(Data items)
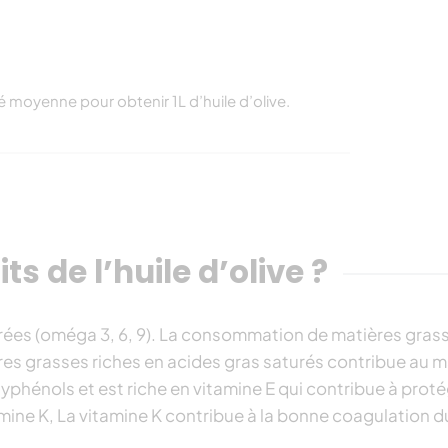
ité moyenne pour obtenir 1L d’huile d’olive.
ts de l’huile d’olive ?
aturées (oméga 3, 6, 9). La consommation de matières gras
es grasses riches en acides gras saturés contribue au m
olyphénols et est riche en vitamine E qui contribue à proté
amine K, La vitamine K contribue à la bonne coagulation d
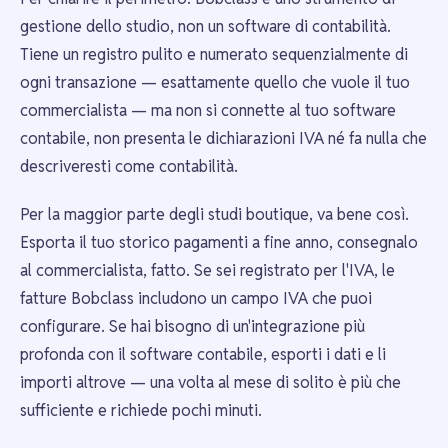
gestione dello studio, non un software di contabilità.
Tiene un registro pulito e numerato sequenzialmente di
ogni transazione — esattamente quello che vuole il tuo
commercialista — ma non si connette al tuo software
contabile, non presenta le dichiarazioni IVA né fa nulla che
descriveresti come contabilità.
Per la maggior parte degli studi boutique, va bene così.
Esporta il tuo storico pagamenti a fine anno, consegnalo
al commercialista, fatto. Se sei registrato per l'IVA, le
fatture Bobclass includono un campo IVA che puoi
configurare. Se hai bisogno di un'integrazione più
profonda con il software contabile, esporti i dati e li
importi altrove — una volta al mese di solito è più che
sufficiente e richiede pochi minuti.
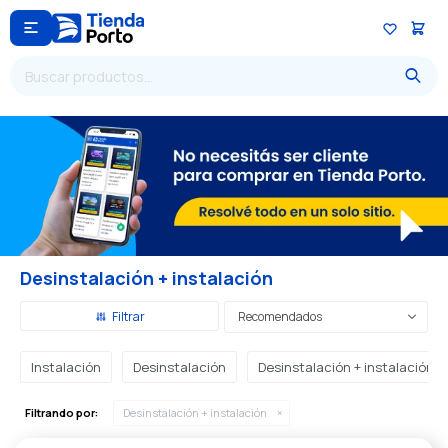

Desinstalación + instalación
Recomendados
Instalación
Desinstalación
Desinstalación + instalación
Filtrando por:
Desinstalación + instalación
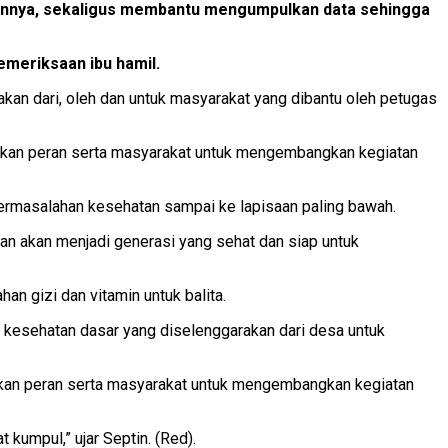
annya, sekaligus membantu mengumpulkan data sehingga
emeriksaan ibu hamil.
an dari, oleh dan untuk masyarakat yang dibantu oleh petugas
katkan peran serta masyarakat untuk mengembangkan kegiatan
ermasalahan kesehatan sampai ke lapisaan paling bawah.
an akan menjadi generasi yang sehat dan siap untuk
 gizi dan vitamin untuk balita.
kesehatan dasar yang diselenggarakan dari desa untuk
atkan peran serta masyarakat untuk mengembangkan kegiatan
 kumpul,” ujar Septin. (Red).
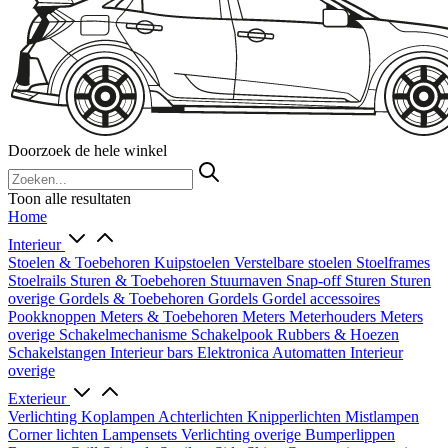
Doorzoek de hele winkel
Toon alle resultaten
Home
Interieur
Stoelen & Toebehoren
Kuipstoelen
Verstelbare stoelen
Stoelframes
Stoelrails
Sturen & Toebehoren
Stuurnaven
Snap-off
Sturen
Sturen
overige
Gordels & Toebehoren
Gordels
Gordel accessoires
Pookknoppen
Meters & Toebehoren
Meters
Meterhouders
Meters
overige
Schakelmechanisme
Schakelpook
Rubbers & Hoezen
Schakelstangen
Interieur bars
Elektronica
Automatten
Interieur
overige
Exterieur
Verlichting
Koplampen
Achterlichten
Knipperlichten
Mistlampen
Corner lichten
Lampensets
Verlichting overige
Bumperlippen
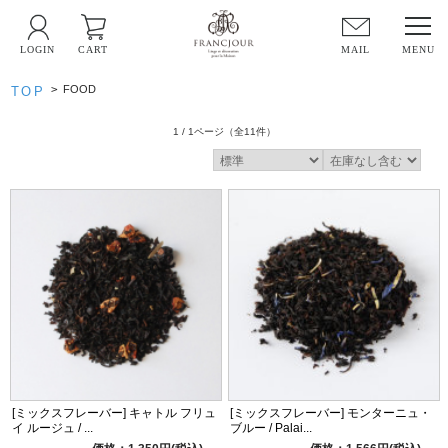
LOGIN
CART
MAIL
>
FOOD
TOP
1 / 1ページ
（全11件）
[ミックスフレーバー] キャトル フリュ
[ミックスフレーバー] モンターニュ・
イ ルージュ / ...
ブルー / Palai...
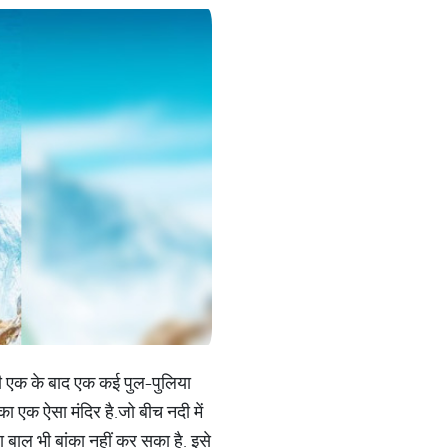
 ही एक के बाद एक कई पुल-पुलिया
ा एक ऐसा मंदिर है.जो बीच नदी में
ा बाल भी बांका नहीं कर सका है. इसे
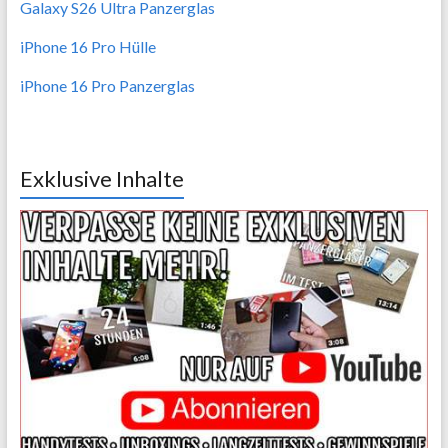
Galaxy S26 Ultra Panzerglas
iPhone 16 Pro Hülle
iPhone 16 Pro Panzerglas
Exklusive Inhalte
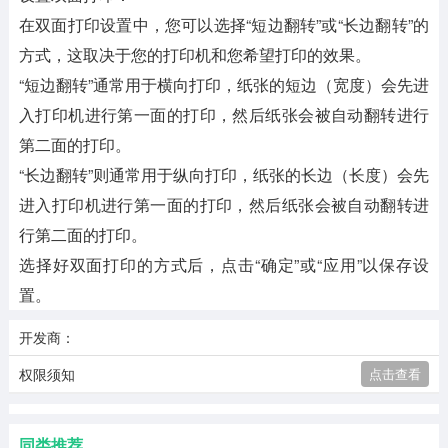
在双面打印设置中，您可以选择“短边翻转”或“长边翻转”的
方式，这取决于您的打印机和您希望打印的效果。
“短边翻转”通常用于横向打印，纸张的短边（宽度）会先进
入打印机进行第一面的打印，然后纸张会被自动翻转进行
第二面的打印。
“长边翻转”则通常用于纵向打印，纸张的长边（长度）会先
进入打印机进行第一面的打印，然后纸张会被自动翻转进
行第二面的打印。
选择好双面打印的方式后，点击“确定”或“应用”以保存设
置。
开发商：
权限须知
点击查看
同类推荐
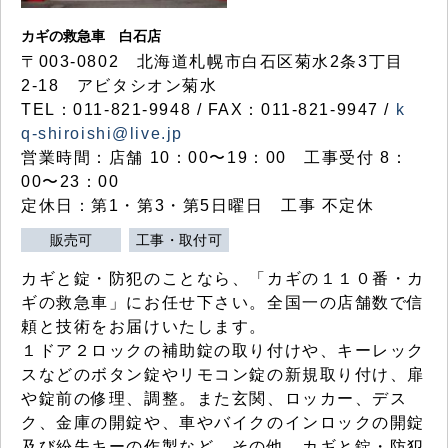
カギの救急車 白石店
〒003-0802 北海道札幌市白石区菊水2条3丁目
2-18 アビタシオン菊水
TEL：011-821-9948 / FAX：011-821-9947 /
k
q-shiroishi@live.jp
営業時間：店舗 10：00〜19：00 工事受付 8：
00〜23：00
定休日：第1・第3・第5日曜日 工事 不定休
販売可
工事・取付可
カギと錠・防犯のことなら、「カギの１１０番・カ
ギの救急車」にお任せ下さい。全国一の店舗数で信
頼と技術をお届けいたします。
１ドア２ロックの補助錠の取り付けや、キーレック
スなどのボタン錠やリモコン錠の新規取り付け、扉
や錠前の修理、調整。また玄関、ロッカー、デス
ク、金庫の開錠や、車やバイクのインロックの開錠
及び紛失キーの作製など、その他、カギと錠・防犯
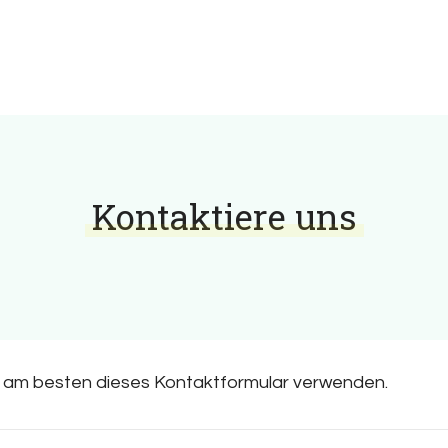
Thema Gesundheit und Vorsorge
Kontaktiere uns
e am besten dieses Kontaktformular verwenden.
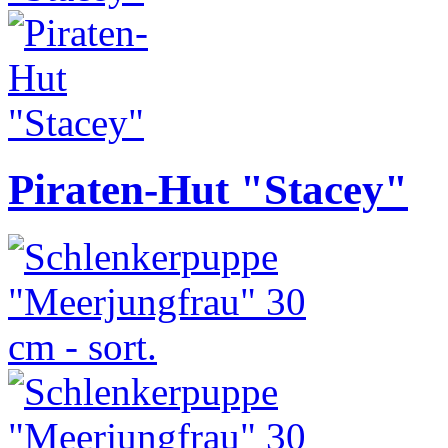
Piraten-Hut "Stacey"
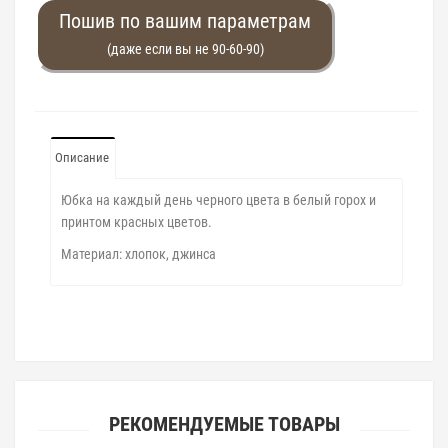
Пошив по вашим параметрам
(даже если вы не 90-60-90)
Описание
Юбка на каждый день черного цвета в белый горох и
принтом красных цветов.
Материал: хлопок, джинса
РЕКОМЕНДУЕМЫЕ ТОВАРЫ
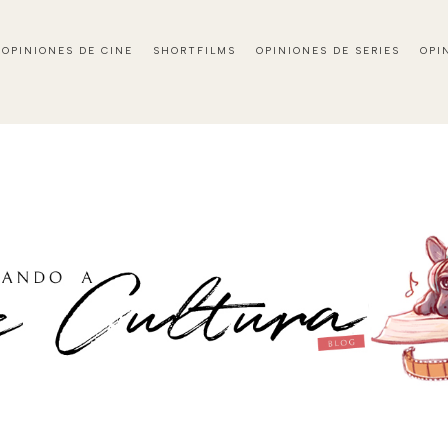
OPINIONES DE CINE
SHORTFILMS
OPINIONES DE SERIES
OPI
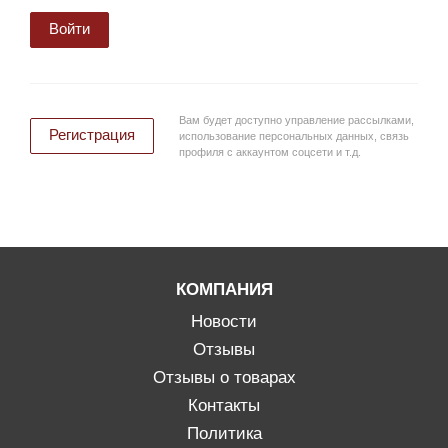
Войти
Вам будет доступно управление рассылками,
Регистрация
использование персональных данных, связь
профиля с аккаунтом соцсети и т.д.
КОМПАНИЯ
Новости
Отзывы
Отзывы о товарах
Контакты
Политика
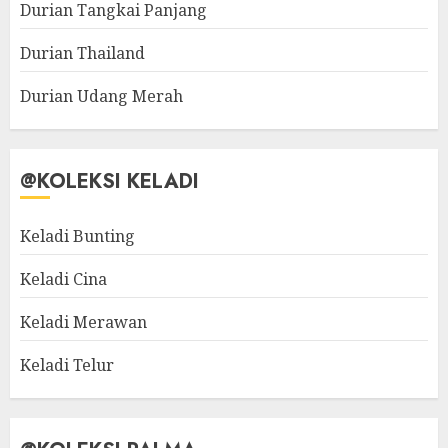
Durian Tangkai Panjang
Durian Thailand
Durian Udang Merah
@KOLEKSI KELADI
Keladi Bunting
Keladi Cina
Keladi Merawan
Keladi Telur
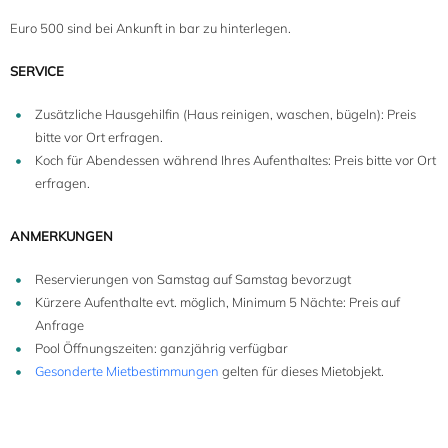
Euro 500 sind bei Ankunft in bar zu hinterlegen.
SERVICE
Zusätzliche Hausgehilfin (Haus reinigen, waschen, bügeln): Preis
bitte vor Ort erfragen.
Koch für Abendessen während Ihres Aufenthaltes: Preis bitte vor Ort
erfragen.
ANMERKUNGEN
Reservierungen von Samstag auf Samstag bevorzugt
Kürzere Aufenthalte evt. möglich, Minimum 5 Nächte: Preis auf
Anfrage
Pool Öffnungszeiten: ganzjährig verfügbar
Gesonderte Mietbestimmungen
gelten für dieses Mietobjekt.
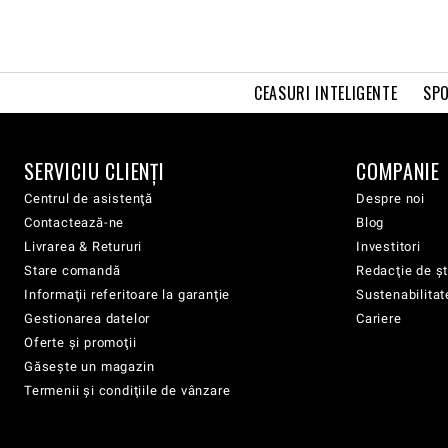
CEASURI INTELIGENTE
SPO
SERVICIU CLIENŢI
COMPANIE
Centrul de asistenţă
Despre noi
Contactează-ne
Blog
Livrarea & Retururi
Investitori
Stare comandă
Redacţie de şt
Informaţii referitoare la garanţie
Sustenabilitat
Gestionarea datelor
Cariere
Oferte şi promoţii
Găsește un magazin
Termenii şi condiţiile de vânzare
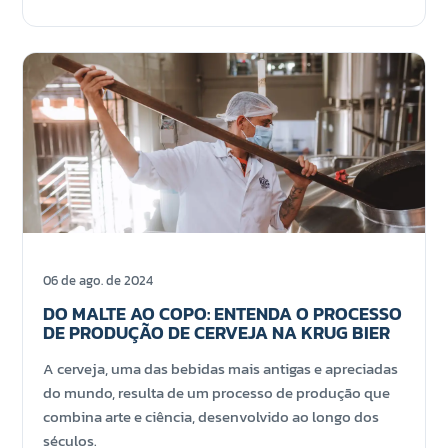
06 de ago. de 2024
DO MALTE AO COPO: ENTENDA O PROCESSO
DE PRODUÇÃO DE CERVEJA NA KRUG BIER
A cerveja, uma das bebidas mais antigas e apreciadas
do mundo, resulta de um processo de produção que
combina arte e ciência, desenvolvido ao longo dos
séculos.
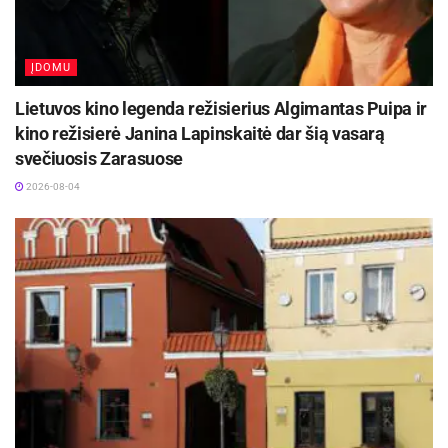
ĮDOMU
Lietuvos kino legenda režisierius Algimantas Puipa ir
kino režisierė Janina Lapinskaitė dar šią vasarą
svečiuosis Zarasuose
2026-08-04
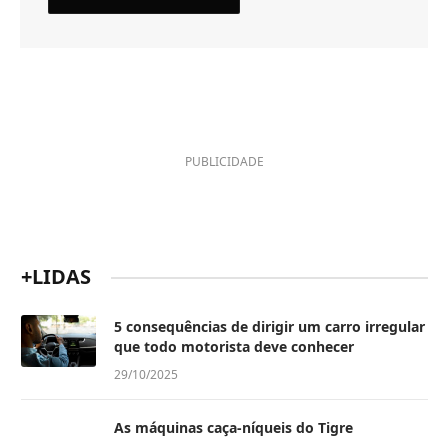
PUBLICIDADE
+LIDAS
5 consequências de dirigir um carro irregular
que todo motorista deve conhecer
29/10/2025
As máquinas caça-níqueis do Tigre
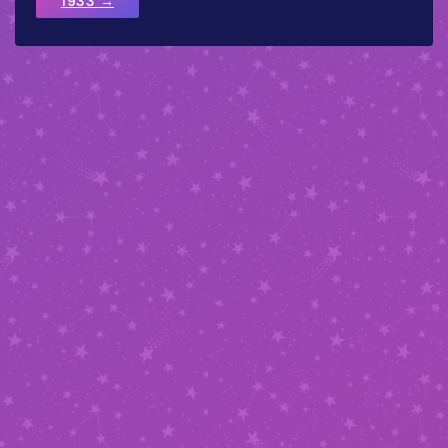
1933 →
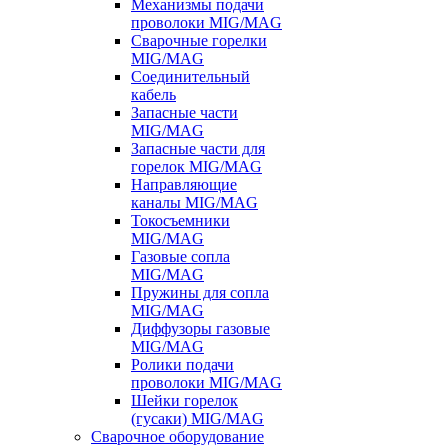
Механизмы подачи
проволоки MIG/MAG
Сварочные горелки
MIG/MAG
Соединительный
кабель
Запасные части
MIG/MAG
Запасные части для
горелок MIG/MAG
Направляющие
каналы MIG/MAG
Токосъемники
MIG/MAG
Газовые сопла
MIG/MAG
Пружины для сопла
MIG/MAG
Диффузоры газовые
MIG/MAG
Ролики подачи
проволоки MIG/MAG
Шейки горелок
(гусаки) MIG/MAG
Сварочное оборудование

TO DO: Show each line of the data items above that contains the word "olive".

RESPONSE TO THIS EXERCISE:
ité moyenne pour obtenir 1L d’huile d’olive.
ts de l’huile d’olive ?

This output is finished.